(Collected data entries)
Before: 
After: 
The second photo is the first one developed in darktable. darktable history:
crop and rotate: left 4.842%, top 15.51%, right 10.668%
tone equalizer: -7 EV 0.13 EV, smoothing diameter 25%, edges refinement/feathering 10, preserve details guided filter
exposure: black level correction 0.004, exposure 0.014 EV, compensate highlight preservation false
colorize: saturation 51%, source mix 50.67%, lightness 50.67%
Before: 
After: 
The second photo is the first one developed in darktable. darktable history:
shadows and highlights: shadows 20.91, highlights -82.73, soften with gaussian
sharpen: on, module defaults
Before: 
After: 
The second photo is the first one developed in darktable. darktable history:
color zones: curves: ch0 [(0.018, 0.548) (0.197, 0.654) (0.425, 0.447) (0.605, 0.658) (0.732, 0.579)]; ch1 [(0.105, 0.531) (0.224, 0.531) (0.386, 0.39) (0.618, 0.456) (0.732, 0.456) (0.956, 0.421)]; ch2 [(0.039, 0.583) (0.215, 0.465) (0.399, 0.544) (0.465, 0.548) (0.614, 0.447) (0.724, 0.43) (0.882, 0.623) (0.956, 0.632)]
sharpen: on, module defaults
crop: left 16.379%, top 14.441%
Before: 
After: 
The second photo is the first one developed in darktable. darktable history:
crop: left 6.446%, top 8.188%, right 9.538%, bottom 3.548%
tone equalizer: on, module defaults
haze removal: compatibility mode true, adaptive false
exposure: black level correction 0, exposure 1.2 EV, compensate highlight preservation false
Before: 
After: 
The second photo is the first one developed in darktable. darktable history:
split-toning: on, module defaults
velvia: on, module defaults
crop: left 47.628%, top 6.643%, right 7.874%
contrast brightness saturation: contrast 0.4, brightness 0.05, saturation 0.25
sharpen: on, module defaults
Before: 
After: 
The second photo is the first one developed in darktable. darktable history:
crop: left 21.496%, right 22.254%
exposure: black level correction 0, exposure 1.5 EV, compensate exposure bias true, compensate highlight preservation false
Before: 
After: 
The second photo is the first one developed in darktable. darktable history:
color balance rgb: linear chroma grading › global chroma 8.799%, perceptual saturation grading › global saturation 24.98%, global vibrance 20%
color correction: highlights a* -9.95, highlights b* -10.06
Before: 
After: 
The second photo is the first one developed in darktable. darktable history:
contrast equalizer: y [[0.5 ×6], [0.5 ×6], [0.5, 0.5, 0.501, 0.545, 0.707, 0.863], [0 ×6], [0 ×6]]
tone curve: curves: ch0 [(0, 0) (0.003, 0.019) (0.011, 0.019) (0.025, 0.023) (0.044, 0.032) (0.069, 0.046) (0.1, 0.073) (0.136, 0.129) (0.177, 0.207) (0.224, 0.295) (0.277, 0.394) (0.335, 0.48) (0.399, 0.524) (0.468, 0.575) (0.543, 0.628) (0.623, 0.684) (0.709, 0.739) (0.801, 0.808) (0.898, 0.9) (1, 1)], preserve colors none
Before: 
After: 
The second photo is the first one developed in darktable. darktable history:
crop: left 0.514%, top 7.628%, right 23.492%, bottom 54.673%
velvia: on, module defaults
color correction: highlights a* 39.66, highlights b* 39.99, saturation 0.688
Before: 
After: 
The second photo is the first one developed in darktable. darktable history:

- _The problem_: Please format every line above as a JSON list of strings, one string per line, leaving out blank lines.

- _The completed task_:
[
  "Before: ",
  "After: ",
  "The second photo is the first one developed in darktable. darktable history:",
  "crop and rotate: left 4.842%, top 15.51%, right 10.668%",
  "tone equalizer: -7 EV 0.13 EV, smoothing diameter 25%, edges refinement/feathering 10, preserve details guided filter",
  "exposure: black level correction 0.004, exposure 0.014 EV, compensate highlight preservation false",
  "colorize: saturation 51%, source mix 50.67%, lightness 50.67%",
  "Before: ",
  "After: ",
  "The second photo is the first one developed in darktable. darktable history:",
  "shadows and highlights: shadows 20.91, highlights -82.73, soften with gaussian",
  "sharpen: on, module defaults",
  "Before: ",
  "After: ",
  "The second photo is the first one developed in darktable. darktable history:",
  "color zones: curves: ch0 [(0.018, 0.548) (0.197, 0.654) (0.425, 0.447) (0.605, 0.658) (0.732, 0.579)]; ch1 [(0.105, 0.531) (0.224, 0.531) (0.386, 0.39) (0.618, 0.456) (0.732, 0.456) (0.956, 0.421)]; ch2 [(0.039, 0.583) (0.215, 0.465) (0.399, 0.544) (0.465, 0.548) (0.614, 0.447) (0.724, 0.43) (0.882, 0.623) (0.956, 0.632)]",
  "sharpen: on, module defaults",
  "crop: left 16.379%, top 14.441%",
  "Before: ",
  "After: ",
  "The second photo is the first one developed in darktable. darktable history:",
  "crop: left 6.446%, top 8.188%, right 9.538%, bottom 3.548%",
  "tone equalizer: on, module defaults",
  "haze removal: compatibility mode true, adaptive false",
  "exposure: black level correction 0, exposure 1.2 EV, compensate highlight preservation false",
  "Before: ",
  "After: ",
  "The second photo is the first one developed in darktable. darktable history:",
  "split-toning: on, module defaults",
  "velvia: on, module defaults",
  "crop: left 47.628%, top 6.643%, right 7.874%",
  "contrast brightness saturation: contrast 0.4, brightness 0.05, saturation 0.25",
  "sharpen: on, module defaults",
  "Before: ",
  "After: ",
  "The second photo is the first one developed in darktable. darktable history:",
  "crop: left 21.496%, right 22.254%",
  "exposure: black level correction 0, exposure 1.5 EV, compensate exposure bias true, compensate highlight preservation false",
  "Before: ",
  "After: ",
  "The second photo is the first one developed in darktable. darktable history:",
  "color balance rgb: linear chroma grading › global chroma 8.799%, perceptual saturation grading › global saturation 24.98%, global vibrance 20%",
  "color correction: highlights a* -9.95, highlights b* -10.06",
  "Before: ",
  "After: ",
  "The second photo is the first one developed in darktable. darktable history:",
  "contrast equalizer: y [[0.5 ×6], [0.5 ×6], [0.5, 0.5, 0.501, 0.545, 0.707, 0.863], [0 ×6], [0 ×6]]",
  "tone curve: curves: ch0 [(0, 0) (0.003, 0.019) (0.011, 0.019) (0.025, 0.023) (0.044, 0.032) (0.069, 0.046) (0.1, 0.073) (0.136, 0.129) (0.177, 0.207) (0.224, 0.295) (0.277, 0.394) (0.335, 0.48) (0.399, 0.524) (0.468, 0.575) (0.543, 0.628) (0.623, 0.684) (0.709, 0.739) (0.801, 0.808) (0.898, 0.9) (1, 1)], preserve colors none",
  "Before: ",
  "After: ",
  "The second photo is the first one developed in darktable. darktable history:",
  "crop: left 0.514%, top 7.628%, right 23.492%, bottom 54.673%",
  "velvia: on, module defaults",
  "color correction: highlights a* 39.66, highlights b* 39.99, saturation 0.688",
  "Before: ",
  "After: ",
  "The second photo is the first one developed in darktable. darktable history:"
]